### Given information:
****************

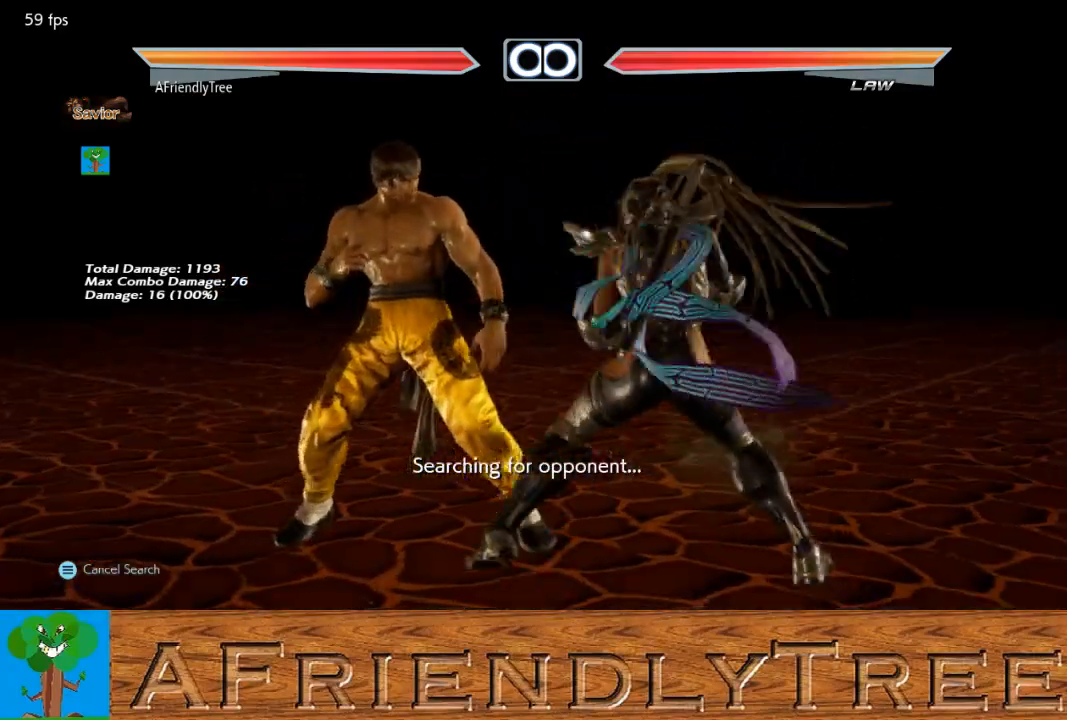
{"buttons": ["CROSS"], "left_stick": "center", "events": [[67, "left_stick", "left"], [133, "CROSS", "down"], [467, "left_stick", "center"]]}
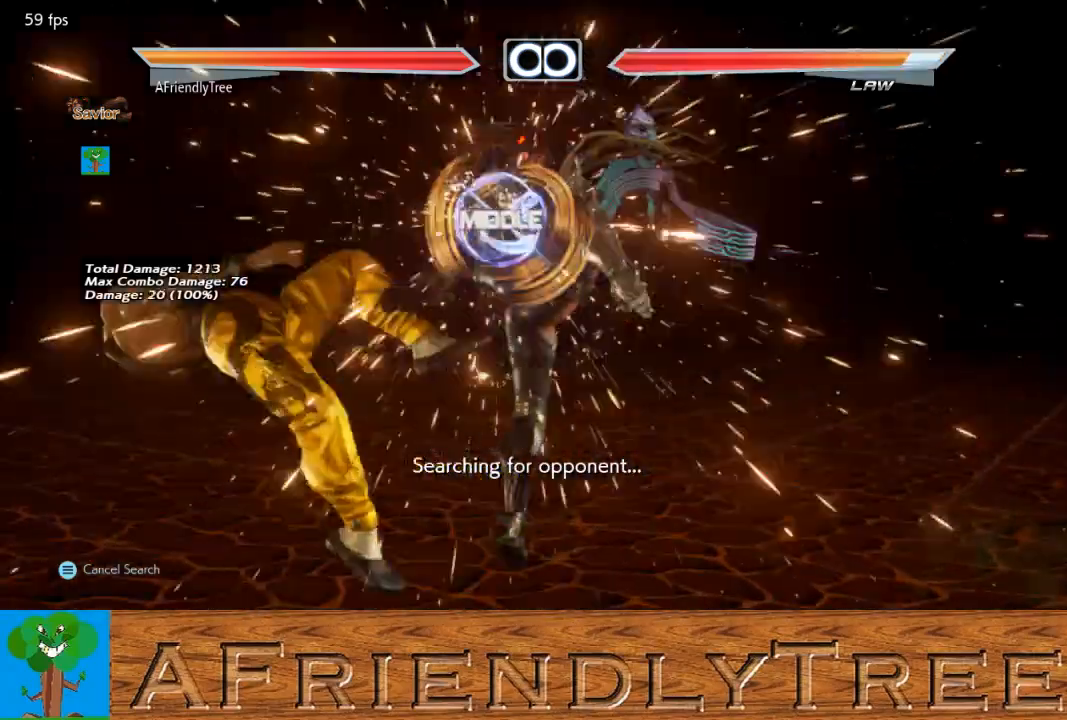
{"buttons": ["CROSS"], "left_stick": "left", "events": [[133, "CROSS", "up"], [167, "left_stick", "left"], [267, "left_stick", "center"], [333, "left_stick", "left"], [433, "CROSS", "down"]]}
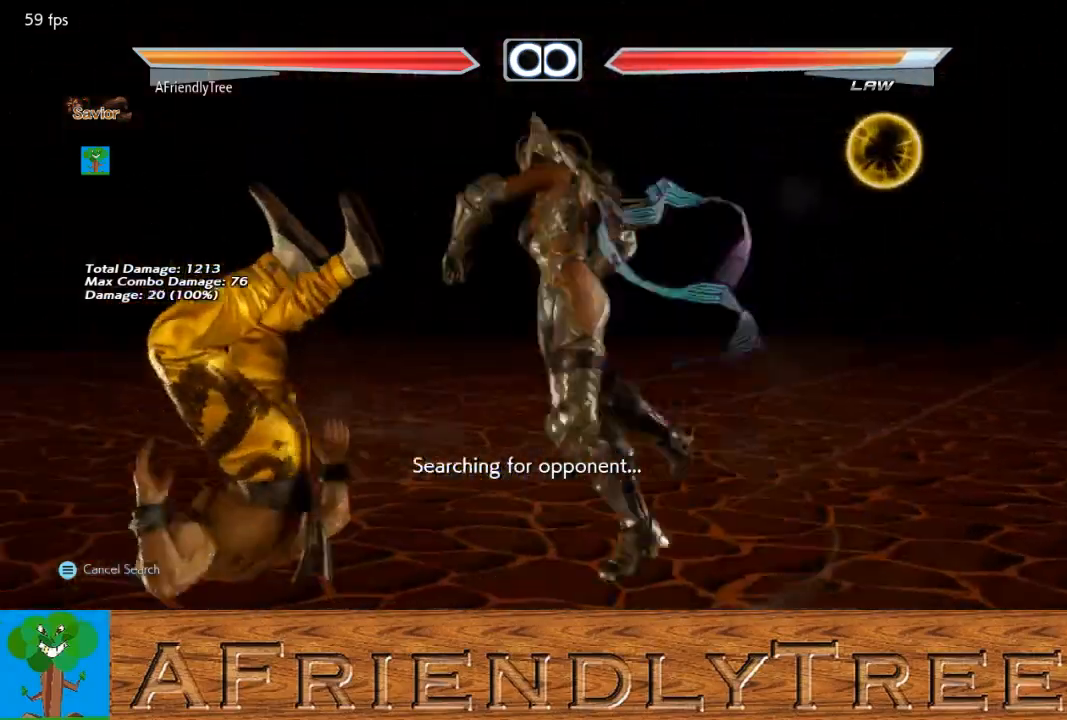
{"buttons": [], "left_stick": "center", "events": [[300, "left_stick", "center"], [400, "CROSS", "up"]]}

****************

### Task goal:
All of the listing above has to be reproduced exactly, though without its images.

### Task result:
{"buttons": ["CROSS"], "left_stick": "center", "events": [[67, "left_stick", "left"], [133, "CROSS", "down"], [467, "left_stick", "center"]]}
{"buttons": ["CROSS"], "left_stick": "left", "events": [[133, "CROSS", "up"], [167, "left_stick", "left"], [267, "left_stick", "center"], [333, "left_stick", "left"], [433, "CROSS", "down"]]}
{"buttons": [], "left_stick": "center", "events": [[300, "left_stick", "center"], [400, "CROSS", "up"]]}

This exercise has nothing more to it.